It is, of course, possible, that the so-called “silly season”, which ends officially this weekend, is in fact rather serious. All but a few politicians – those exhibitionists for whom August represents a career opportunity – have given us a rest from their yakking. There is little on TV. Most people have gone on holiday, reacquainting themselves with their families, seeing new places, reading books.
They might even have stepped back from their lives, and taken stock of where they are heading. Now, when they return to what they had always accepted as the real world, they suddenly see it differently. It is in fact less real – maybe even less grown-up – than the world they had been inhabiting during the month of August. With the end of the holiday season, momentous decisions are made.
The film director Steven Soderbergh may not have been sitting on a beach over the past few weeks, but it is surely no accident that he has finally reached an important decision about his life at this moment in the year.

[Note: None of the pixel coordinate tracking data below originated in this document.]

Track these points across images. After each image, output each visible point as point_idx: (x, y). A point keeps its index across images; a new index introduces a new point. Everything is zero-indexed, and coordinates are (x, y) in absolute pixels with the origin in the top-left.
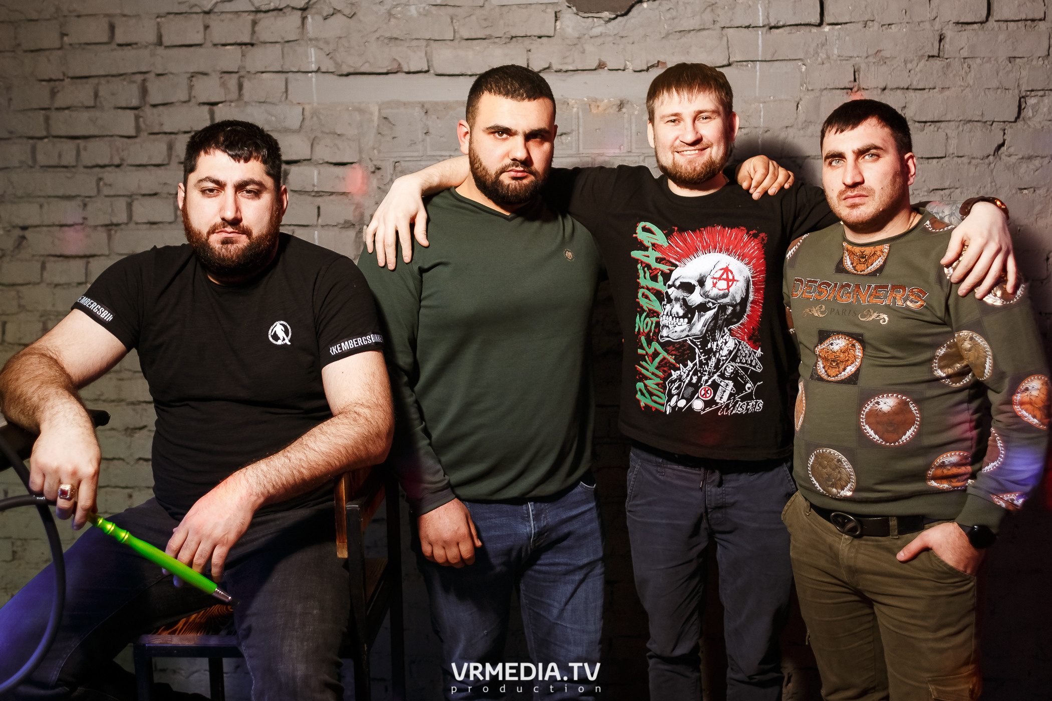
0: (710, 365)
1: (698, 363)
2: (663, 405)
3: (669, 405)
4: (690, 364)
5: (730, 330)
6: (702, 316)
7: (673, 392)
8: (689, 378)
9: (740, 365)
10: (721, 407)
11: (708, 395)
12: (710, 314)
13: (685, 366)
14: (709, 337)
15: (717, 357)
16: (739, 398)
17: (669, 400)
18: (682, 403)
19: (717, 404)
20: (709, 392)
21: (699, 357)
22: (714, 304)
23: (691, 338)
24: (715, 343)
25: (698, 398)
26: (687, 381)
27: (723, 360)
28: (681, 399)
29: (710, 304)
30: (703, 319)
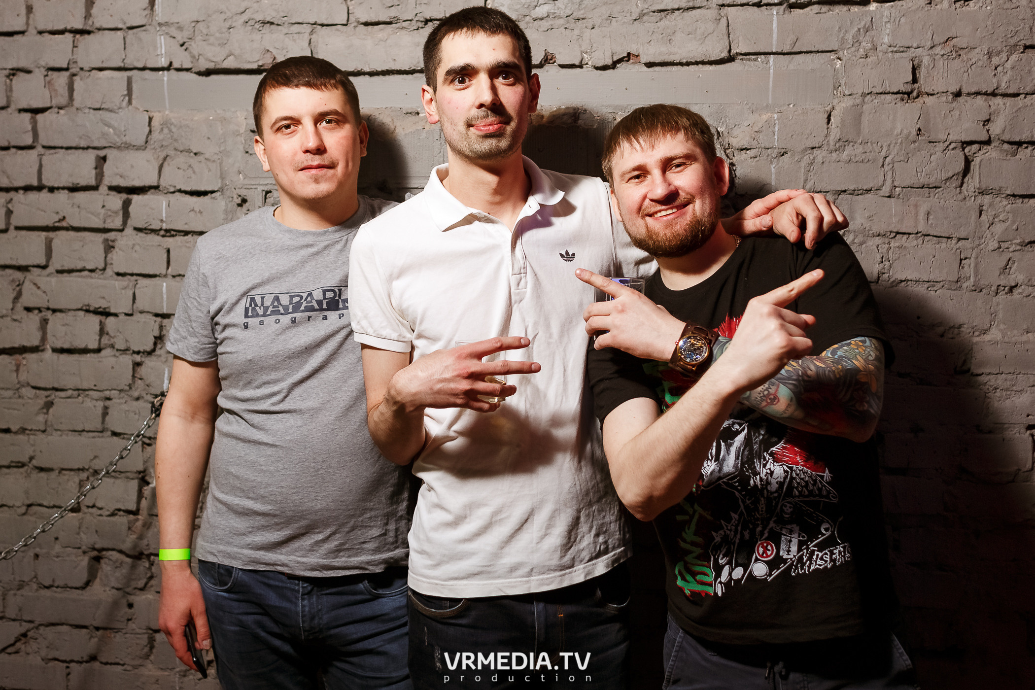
0: (760, 509)
1: (744, 511)
2: (710, 585)
3: (721, 583)
4: (735, 516)
5: (772, 454)
6: (731, 445)
7: (720, 562)
8: (738, 536)
9: (801, 499)
10: (792, 564)
11: (769, 553)
12: (739, 439)
13: (729, 520)
14: (748, 471)
15: (765, 495)
16: (813, 546)
17: (718, 575)
18: (738, 573)
19: (785, 561)
20: (769, 547)
21: (744, 502)
22: (740, 425)
23: (724, 480)
24: (758, 477)
25: (757, 560)
26: (737, 541)
27: (775, 498)
28: (735, 567)
29: (737, 427)
30: (733, 450)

He has decided to become an artist.
Soderbergh has been in the film business, as director and producer for 25 years. Having directed such blockbusters as Ocean’s Eleven, he is now a major player. At the age of 48, though, he has decided to give it all up and paint pictures. Once he has completed the four major projects to which is committed, he will be bidding farewell to Hollywood to don an artist’s smock. According to the actor Matt Damon, he is “exhausted with everything that interested him”.
He will have to be strong to resist the pressure on him to change his mind. When anyone who is established in a particular profession experiences this kind of career freakout in the middle of his life, those close to them tend to get a little rattled. Their own decisions and position are threatened and destabilised. The world somehow seems a scarier, less predictable place.
Soderbergh, like others who are mid-freakout, should ignore the naysayers and follow his instinct. Not only has he the wherewithal, and possibly even the talent, to survive as an artist, but the alternative is truly grim. He will become one of the frustrated millions who grow old believing that they could have had a more substantial and satisfying life if only they had had the nerve to leave the well-trodden path they had been following, and take a risk.
That restlessness is a powerful force. If your inner voice is telling you that, like Soderbergh, you have become exhausted with everything that interested you, that the future will be a matter of doing less well what you have already done, it should probably be heeded.
The advantage of an occasional personal earthquake is that the devastation caused can re-order the inner landscape and allow renewal. The death of a parent or loved one can provide the shake-up, as can redundancy. A divorce can do the job beautifully.
Sometimes, though, the earthquake needs to be self-generated. There may come a moment when the business of collaboration and teamwork becomes tiresome. The thought of yet another year dealing with an over-promoted tosser on the top floor, or a sharp-toothed jackal sitting at the next-door desk, suddenly becomes unbearable.
It is rare that a career freakout is a bad thing. The actors who decide to go on the road as musicians, the publishing editors, advertising copywriters or radio producers who leave corporate life to write books have a different look in their eyes once they have made the decision. The chill wind of freelance life makes them feel more alive.
Others provide themselves with a different kind of earthquake, abandoning the loneliness of working for themselves for the company and relative security of a job teaching, or working in an office or for a charity.
The end of the silly season is when an earthquake is mostly likely to strike. You don’t have to be a Hollywood director to take full advantage of it.